Проще было бы писать оперу на русский сюжет. А кто скажет, как надо писать русскую оперу? Во всяком случае не научит тому всевластный и бессменный в театре Катерино Альбертович Кавос. После «Сусанина» и «Жар-птицы» он помиловал Русь и принялся за Кавказ. В Большом театре уже пляшут крылатые девы в балете «Кавказский пленник». Но ровно столько же осталось в нем от пушкинской поэмы, сколько похожа музыка Кавоса на кавказские напевы.

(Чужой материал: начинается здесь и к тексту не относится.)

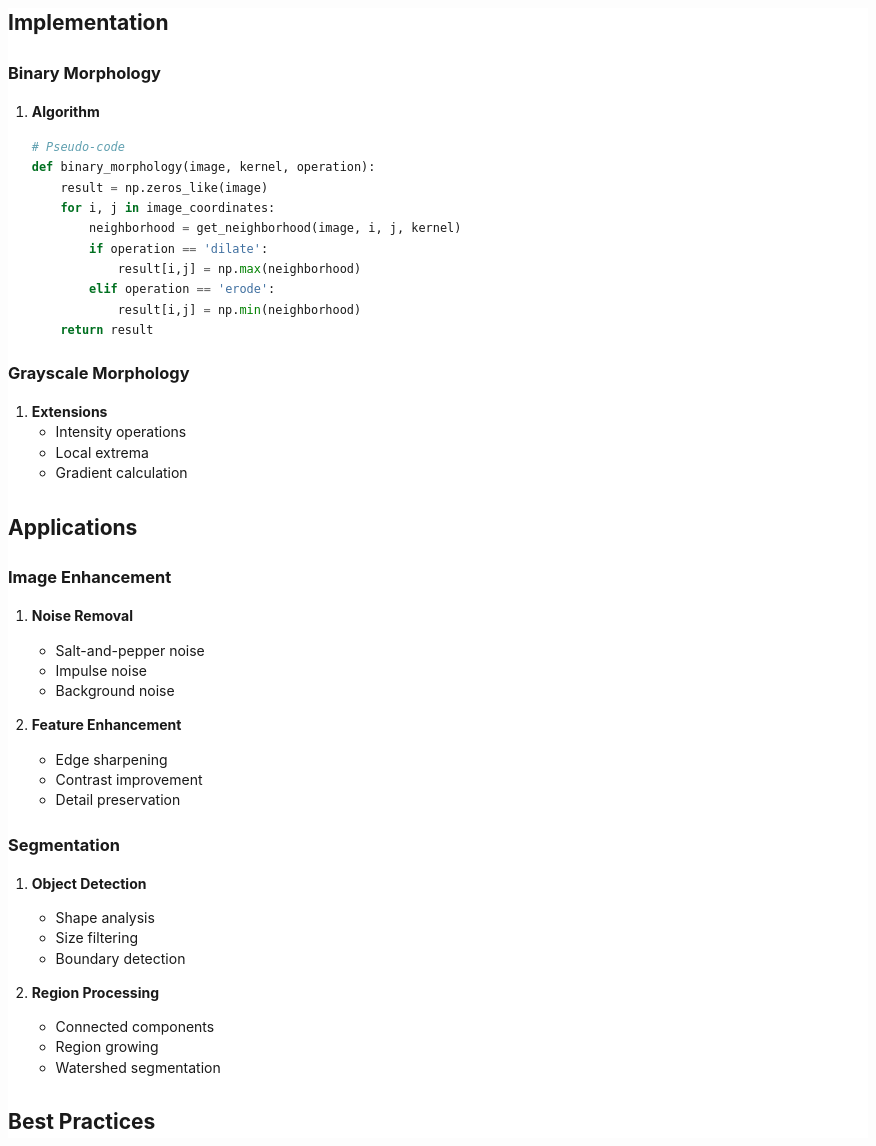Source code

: ## Implementation

### Binary Morphology
1. **Algorithm**
   ```python
   # Pseudo-code
   def binary_morphology(image, kernel, operation):
       result = np.zeros_like(image)
       for i, j in image_coordinates:
           neighborhood = get_neighborhood(image, i, j, kernel)
           if operation == 'dilate':
               result[i,j] = np.max(neighborhood)
           elif operation == 'erode':
               result[i,j] = np.min(neighborhood)
       return result
   ```

### Grayscale Morphology
1. **Extensions**
   - Intensity operations
   - Local extrema
   - Gradient calculation

## Applications

### Image Enhancement
1. **Noise Removal**
   - Salt-and-pepper noise
   - Impulse noise
   - Background noise

2. **Feature Enhancement**
   - Edge sharpening
   - Contrast improvement
   - Detail preservation

### Segmentation
1. **Object Detection**
   - Shape analysis
   - Size filtering
   - Boundary detection

2. **Region Processing**
   - Connected components
   - Region growing
   - Watershed segmentation

## Best Practices
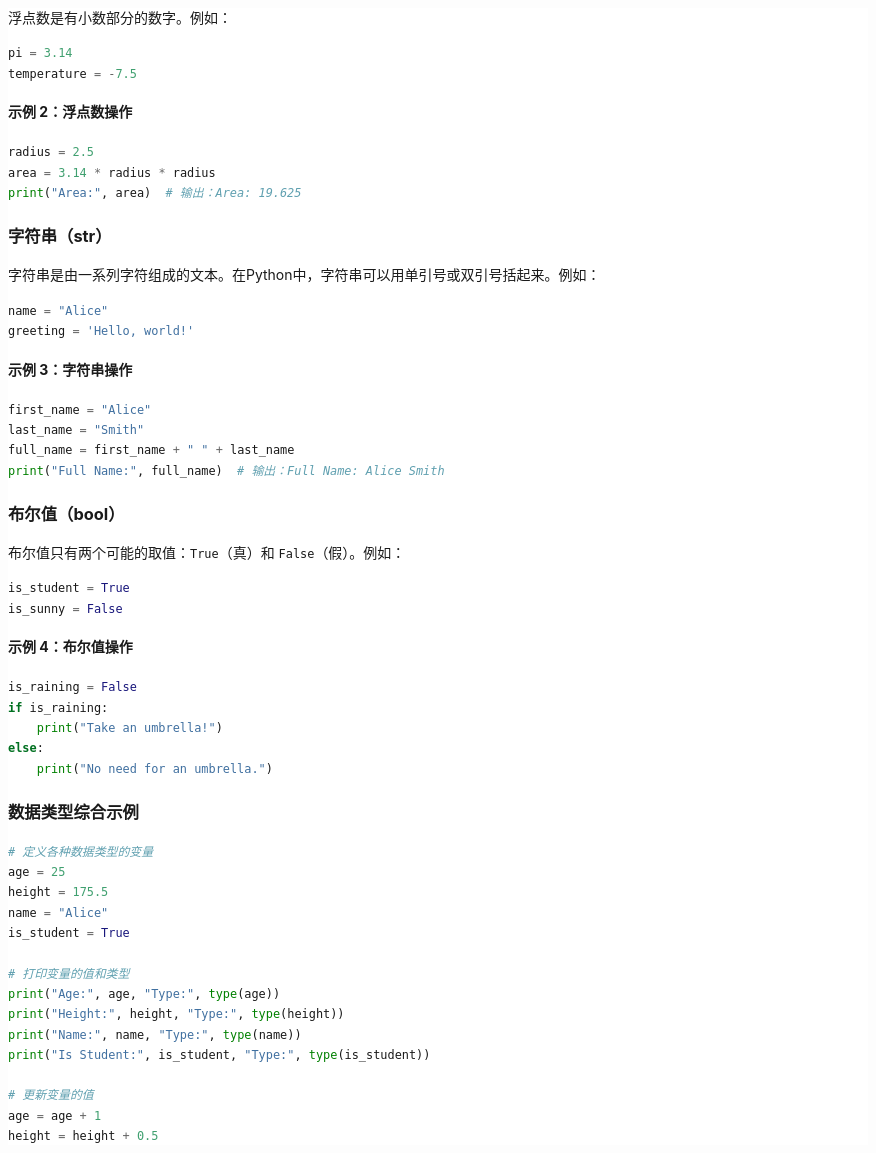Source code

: 浮点数是有小数部分的数字。例如：

```python
pi = 3.14
temperature = -7.5
```

#### 示例 2：浮点数操作

```python
radius = 2.5
area = 3.14 * radius * radius
print("Area:", area)  # 输出：Area: 19.625
```

### 字符串（str）

字符串是由一系列字符组成的文本。在Python中，字符串可以用单引号或双引号括起来。例如：

```python
name = "Alice"
greeting = 'Hello, world!'
```

#### 示例 3：字符串操作

```python
first_name = "Alice"
last_name = "Smith"
full_name = first_name + " " + last_name
print("Full Name:", full_name)  # 输出：Full Name: Alice Smith
```

### 布尔值（bool）

布尔值只有两个可能的取值：`True`（真）和 `False`（假）。例如：

```python
is_student = True
is_sunny = False
```

#### 示例 4：布尔值操作

```python
is_raining = False
if is_raining:
    print("Take an umbrella!")
else:
    print("No need for an umbrella.")
```

### 数据类型综合示例

```python
# 定义各种数据类型的变量
age = 25
height = 175.5
name = "Alice"
is_student = True

# 打印变量的值和类型
print("Age:", age, "Type:", type(age))
print("Height:", height, "Type:", type(height))
print("Name:", name, "Type:", type(name))
print("Is Student:", is_student, "Type:", type(is_student))

# 更新变量的值
age = age + 1
height = height + 0.5
```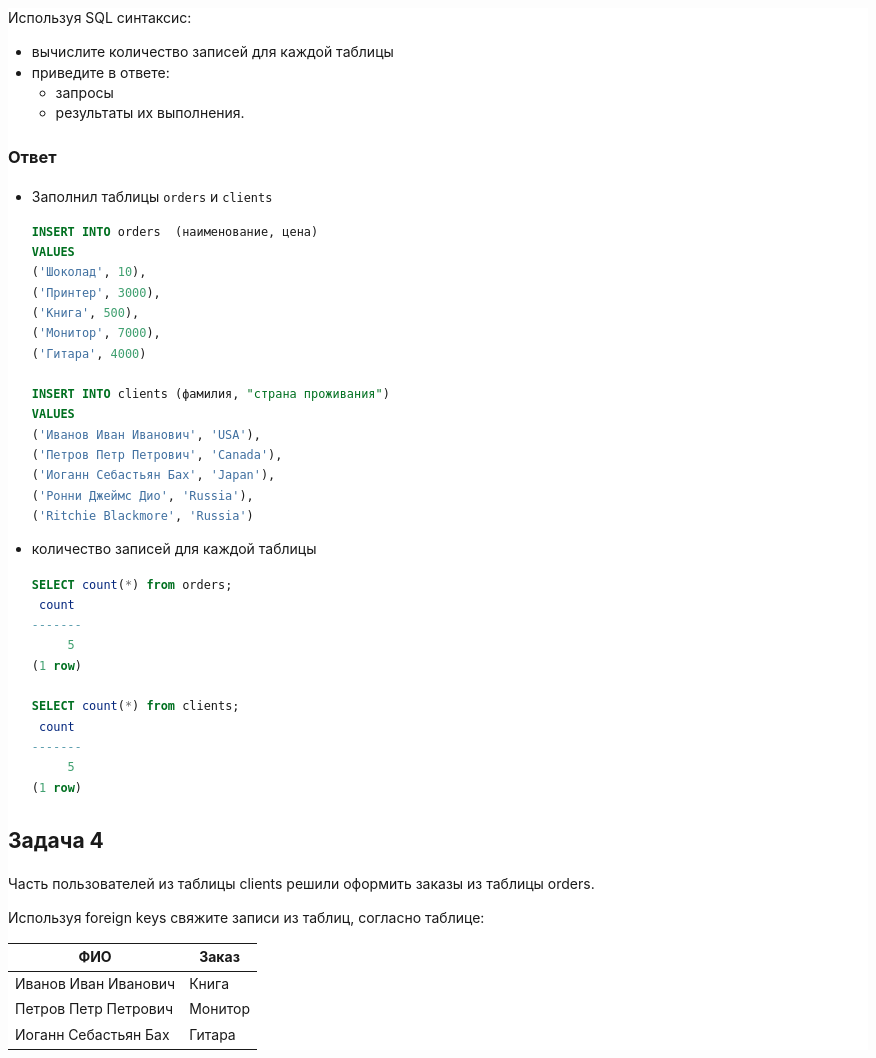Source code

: Используя SQL синтаксис:
- вычислите количество записей для каждой таблицы 
- приведите в ответе:
    - запросы 
    - результаты их выполнения.

### Ответ

- Заполнил таблицы `orders` и `clients`  
  ```sql
  INSERT INTO orders  (наименование, цена)
  VALUES
  ('Шоколад', 10),
  ('Принтер', 3000),
  ('Книга', 500),
  ('Монитор', 7000),
  ('Гитара', 4000)
  
  INSERT INTO clients (фамилия, "страна проживания")
  VALUES
  ('Иванов Иван Иванович', 'USA'),
  ('Петров Петр Петрович', 'Canada'),
  ('Иоганн Себастьян Бах', 'Japan'),
  ('Ронни Джеймс Дио', 'Russia'),
  ('Ritchie Blackmore', 'Russia')
  ```
- количество записей для каждой таблицы  
  ```sql
  SELECT count(*) from orders;
   count
  -------
       5
  (1 row)
  
  SELECT count(*) from clients;
   count
  -------
       5
  (1 row) 
  ```

## Задача 4

Часть пользователей из таблицы clients решили оформить заказы из таблицы orders.

Используя foreign keys свяжите записи из таблиц, согласно таблице:

|ФИО|Заказ|
|------------|----|
|Иванов Иван Иванович| Книга |
|Петров Петр Петрович| Монитор |
|Иоганн Себастьян Бах| Гитара |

Страшно сказать, молодой титулярный советник ведомства путей сообщения не только ни в грош не ставит Кавоса, но готов взять под подозрение самого Вальтер-Скотта. Покорный его воле, печальный Вильфрид должен умереть от любви. Юный рыцарь должен отправиться к праотцам без всяких основательных причин – просто от любви к черноокой Матильде. Но разве умирают от любви, хотя бы и неразделенной? Весь опыт собственной жизни Михаила Глинки заставляет его усомниться в той ловкости, с которой расправляется с Вильфридом Вальтер-Скотт, чтобы соединить прекрасную Матильду с мужественным О'Нейлем и тем счастливо заключить поэму.
Нет, в жизни никто не умирает от любви, даже в угоду самому прославленному автору. А если так не бывает в жизни, значит не будет того и в опере Михаила Глинки. Романтизм – великая вещь, но правда титулярному советнику дороже. И потому он решительно не знает, как быть.